[Start SELECTED PASSAGE]

Hi Claudio,

Note: Any comment below straying from the technical is intended as /friendly/ banter. Please don't read it any other way!

On Tue, 7 Mar 2006, Claudio Jeker wrote:

I was notified about this rather long thread by Paul Jakma about OpenBGPD and I think I have to clarify a few things.

I figured you'd hear of it, and am very interested to hear your side.

Paul is talking a lot about memory requirements and uses the numbers of a bug report to compare OpenBGPD with quagga.

I did apologise in advance for doing that. Those were the only numbers I could find with google. I only used the numbers of the accounted-for usage (which I presumed did not include leaked RAM, given it was so much less and not too inconsistent either with the total usage reported prior to soft-reconfig).

Also, the reporter mentioned elsewhere in that thread that their /normal/ usage, prior to the soft-reconfig integration, was:

  "Before the upgrade, I was running at something like 60-80 if I
   remember it well."

That's not quite the "25MB" often mentioned in OpenBGPd presentations for /two/ full feeds. ;) So either:

- the reporter's memory was wrong,

or

- the much-bandied "2 full feeds -> 25MB" figure either:
  - doesn't tie in with operational reality,
  or
  - is derived with feeds which are 'best case'
    (E.g.: Both from the same upstream, so the AS_PATHs are exact same)
  or
  - is simply out of date, e.g. maybe because:
    - bigger full feeds these days
    - the figure refers to older OpenBGPd and memory needs have changed.

?

FWIW, here's data from a Quagga 0.99-today bgpd (with a couple of small changes to the definition of a structure, see below) with one full 175k feed, and another ~25k partial-feed (from a different upstream), 65k AS_PATH attributes, 100k general attributes total:

VmPeak:    86516 kB
VmSize:    85920 kB
VmRSS:     82084 kB
VmData:    80824 kB
VmStk:        88 kB
VmExe:       648 kB
VmLib:      3676 kB

85MB, which is quite comparable to the usage the "60 to 80MB" the OpenBGPd user I quoted reported for pre-soft-reconfig, presuming they weren't mistaken.

[End SELECTED PASSAGE]

■ CHALLENGES
(A) In the message comparing OpenBGPD and Quagga memory usage, what VmRSS value is listed for the Quagga bgpd?
(B) Extend the message comparing OpenBGPD and Quagga memory usage, picking up after its final sentence.

[Start ENTRIES]

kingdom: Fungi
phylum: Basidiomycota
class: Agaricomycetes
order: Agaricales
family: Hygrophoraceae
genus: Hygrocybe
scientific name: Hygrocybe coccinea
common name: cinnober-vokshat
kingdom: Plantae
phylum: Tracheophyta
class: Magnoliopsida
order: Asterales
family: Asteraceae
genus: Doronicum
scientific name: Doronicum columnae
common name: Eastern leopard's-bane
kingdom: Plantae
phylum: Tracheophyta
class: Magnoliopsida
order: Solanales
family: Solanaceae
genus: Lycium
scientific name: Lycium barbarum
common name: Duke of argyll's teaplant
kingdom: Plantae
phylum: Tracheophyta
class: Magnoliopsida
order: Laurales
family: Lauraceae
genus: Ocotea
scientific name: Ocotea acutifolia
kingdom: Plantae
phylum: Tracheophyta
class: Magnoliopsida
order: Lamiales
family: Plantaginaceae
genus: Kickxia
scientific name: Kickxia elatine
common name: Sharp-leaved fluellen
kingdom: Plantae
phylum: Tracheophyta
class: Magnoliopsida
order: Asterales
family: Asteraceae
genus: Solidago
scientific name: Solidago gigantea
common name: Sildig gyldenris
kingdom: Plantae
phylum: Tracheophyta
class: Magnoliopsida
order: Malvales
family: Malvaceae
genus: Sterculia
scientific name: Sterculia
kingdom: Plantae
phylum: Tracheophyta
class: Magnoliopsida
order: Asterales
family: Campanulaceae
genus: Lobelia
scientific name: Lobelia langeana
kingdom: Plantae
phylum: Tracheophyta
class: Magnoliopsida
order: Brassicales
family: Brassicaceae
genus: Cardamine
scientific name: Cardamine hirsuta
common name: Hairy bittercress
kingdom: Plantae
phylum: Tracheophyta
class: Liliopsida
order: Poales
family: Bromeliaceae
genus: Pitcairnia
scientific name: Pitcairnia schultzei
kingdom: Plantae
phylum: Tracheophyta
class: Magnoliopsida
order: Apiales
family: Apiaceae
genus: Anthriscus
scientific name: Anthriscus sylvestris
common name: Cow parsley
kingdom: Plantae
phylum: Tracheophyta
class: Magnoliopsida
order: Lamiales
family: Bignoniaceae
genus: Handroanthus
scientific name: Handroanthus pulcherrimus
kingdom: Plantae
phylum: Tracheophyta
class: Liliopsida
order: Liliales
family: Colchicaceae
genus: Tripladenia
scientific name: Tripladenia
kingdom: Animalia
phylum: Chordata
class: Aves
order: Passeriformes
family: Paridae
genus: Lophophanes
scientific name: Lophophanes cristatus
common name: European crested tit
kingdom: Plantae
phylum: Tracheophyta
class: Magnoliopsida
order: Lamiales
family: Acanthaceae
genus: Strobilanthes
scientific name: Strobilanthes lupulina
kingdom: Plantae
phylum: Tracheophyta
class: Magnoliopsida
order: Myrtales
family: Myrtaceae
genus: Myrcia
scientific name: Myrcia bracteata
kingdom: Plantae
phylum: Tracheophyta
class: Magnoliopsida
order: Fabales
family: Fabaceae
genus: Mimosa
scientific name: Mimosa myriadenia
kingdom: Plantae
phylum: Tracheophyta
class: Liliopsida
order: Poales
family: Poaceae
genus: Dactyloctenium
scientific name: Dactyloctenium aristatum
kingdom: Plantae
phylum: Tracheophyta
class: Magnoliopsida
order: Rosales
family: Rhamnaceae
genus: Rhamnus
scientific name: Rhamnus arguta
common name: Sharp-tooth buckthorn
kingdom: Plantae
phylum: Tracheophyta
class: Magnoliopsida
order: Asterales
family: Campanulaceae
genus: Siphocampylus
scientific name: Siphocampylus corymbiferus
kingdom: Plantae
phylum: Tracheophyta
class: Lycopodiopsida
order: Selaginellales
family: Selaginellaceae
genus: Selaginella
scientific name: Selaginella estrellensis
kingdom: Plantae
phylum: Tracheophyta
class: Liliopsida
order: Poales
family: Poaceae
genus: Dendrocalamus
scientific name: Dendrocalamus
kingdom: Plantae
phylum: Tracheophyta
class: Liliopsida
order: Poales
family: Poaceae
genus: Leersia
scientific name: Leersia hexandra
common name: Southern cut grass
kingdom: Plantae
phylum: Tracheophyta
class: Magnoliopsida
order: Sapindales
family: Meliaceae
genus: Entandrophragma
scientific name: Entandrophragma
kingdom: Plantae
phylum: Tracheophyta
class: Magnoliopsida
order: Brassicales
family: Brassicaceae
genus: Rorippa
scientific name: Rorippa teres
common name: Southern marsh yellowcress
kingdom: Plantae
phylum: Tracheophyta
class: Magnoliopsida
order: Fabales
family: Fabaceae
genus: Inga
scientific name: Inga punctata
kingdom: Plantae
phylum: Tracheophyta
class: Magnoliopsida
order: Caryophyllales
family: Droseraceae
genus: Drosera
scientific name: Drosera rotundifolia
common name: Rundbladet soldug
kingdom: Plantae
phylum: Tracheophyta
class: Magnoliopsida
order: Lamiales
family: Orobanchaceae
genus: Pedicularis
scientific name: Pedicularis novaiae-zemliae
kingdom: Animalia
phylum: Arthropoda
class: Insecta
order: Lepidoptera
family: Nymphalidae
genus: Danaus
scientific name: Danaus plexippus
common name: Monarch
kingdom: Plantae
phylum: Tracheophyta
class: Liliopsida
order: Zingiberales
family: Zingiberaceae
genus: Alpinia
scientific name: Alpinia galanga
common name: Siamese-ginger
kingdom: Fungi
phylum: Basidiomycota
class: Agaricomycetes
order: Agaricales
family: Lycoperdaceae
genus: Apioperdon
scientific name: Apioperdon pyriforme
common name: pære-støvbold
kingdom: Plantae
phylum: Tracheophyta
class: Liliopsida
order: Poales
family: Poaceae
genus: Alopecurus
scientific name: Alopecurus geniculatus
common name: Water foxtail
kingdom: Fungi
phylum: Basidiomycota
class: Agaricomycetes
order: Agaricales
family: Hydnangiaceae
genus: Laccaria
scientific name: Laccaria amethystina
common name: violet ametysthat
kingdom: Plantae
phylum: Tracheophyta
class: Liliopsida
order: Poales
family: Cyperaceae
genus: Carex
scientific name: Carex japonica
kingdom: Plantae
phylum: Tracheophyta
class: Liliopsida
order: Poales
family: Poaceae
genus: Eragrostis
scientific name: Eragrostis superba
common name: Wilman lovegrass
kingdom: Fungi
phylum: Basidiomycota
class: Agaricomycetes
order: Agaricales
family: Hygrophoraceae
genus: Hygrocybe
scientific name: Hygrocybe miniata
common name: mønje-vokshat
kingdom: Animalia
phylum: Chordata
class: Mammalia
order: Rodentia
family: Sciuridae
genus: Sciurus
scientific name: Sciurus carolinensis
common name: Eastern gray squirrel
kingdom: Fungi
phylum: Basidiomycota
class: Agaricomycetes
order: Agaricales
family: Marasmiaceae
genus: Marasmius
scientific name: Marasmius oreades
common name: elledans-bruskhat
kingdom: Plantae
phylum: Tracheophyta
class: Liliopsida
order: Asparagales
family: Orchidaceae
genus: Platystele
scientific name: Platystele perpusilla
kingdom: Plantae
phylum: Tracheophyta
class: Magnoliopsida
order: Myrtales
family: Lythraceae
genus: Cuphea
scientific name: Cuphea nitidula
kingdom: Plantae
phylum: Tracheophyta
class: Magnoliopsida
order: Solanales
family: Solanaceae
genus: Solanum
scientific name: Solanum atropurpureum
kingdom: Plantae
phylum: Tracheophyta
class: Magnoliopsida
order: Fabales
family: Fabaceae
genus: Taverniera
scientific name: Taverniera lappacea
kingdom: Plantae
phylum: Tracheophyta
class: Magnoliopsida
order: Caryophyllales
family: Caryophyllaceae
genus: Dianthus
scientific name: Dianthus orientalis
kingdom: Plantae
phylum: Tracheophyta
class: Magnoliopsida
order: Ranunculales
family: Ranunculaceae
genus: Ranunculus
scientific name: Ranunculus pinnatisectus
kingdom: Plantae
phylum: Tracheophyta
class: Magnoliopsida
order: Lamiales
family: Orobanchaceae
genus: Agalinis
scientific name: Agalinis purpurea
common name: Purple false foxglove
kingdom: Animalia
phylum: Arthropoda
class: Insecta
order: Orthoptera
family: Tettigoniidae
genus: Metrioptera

[End ENTRIES]

■ RESULTS FOR EACH TASK
(A) 82084 kB

(B)
The 'zebra' daemon is quite bloated, 61MB. Though, that should stay constant, as explained in other emails. We'll try fix that at some stage (it stores nexthop information per-route, which is probably worth 40 to 50% of RAM usage, and mostly utterly redundant).

If I count correctly I get 150MB memory usage and some sessions are up since more than 8 weeks. Yes, this box has soft-reconfig in disabled but it would not matter anyway because there is no filtering done.

Very good indeed, but I still don't think it's /incomparable/ to Quagga.

Out of curiosity, what would that figure look like with soft-reconfig enabled? (An estimate even.). Quagga's soft-reconf overhead is minimal. (no extra RIB table entries, one 32k struct per BGP path. If no modifications were made to attributes - ie filter only - no additional attribute overheads. So about 5MB per 180k full-feed, I think).

Here are figures for a Quagga bgpd that is roughly similar to your config, they are from the RIPE NCC "RIS" routing-data collector project (see http://www.ris.ripe.net):

- older Quagga, 0.96.5, but I believe it should still be representative
- just under 100 peers
- All but a few sessions are several weeks old
- More than 5 sessions are up for *many* months
- not forwarding, hence not running zebra
  (explains previous line, given the version)
- 8 full ~180k feeds,
- slightly fewer distinct AS_PATH entries though than yours: ~256k

Memory usage is:

VmSize:   187252 kB
VmLck:         0 kB
VmRSS:    183072 kB
VmData:   184488 kB
VmStk:        36 kB
VmExe:       596 kB
VmLib:      1972 kB

187MB, versus the 150MB for OpenBGPd. So there's a 20% difference from OpenBGPd -> Quagga. That's certainly still comparable at least.

Here's one with:

- order of 150ish peers
- most sessions are up for several weeks
- again, not forwarding, not running zebra
- 13 full ~180k IPv4 feeds
- also 0.96.5
- about 55% more AS_PATH attributes (~400k):

VmSize:   278992 kB
VmLck:         0 kB
VmRSS:    262996 kB
VmData:   276224 kB
VmStk:        40 kB
VmExe:       596 kB
VmLib:      1972 kB

Memory usage is 55% greater, nearly exactly in line with the AS_PATH attribute difference.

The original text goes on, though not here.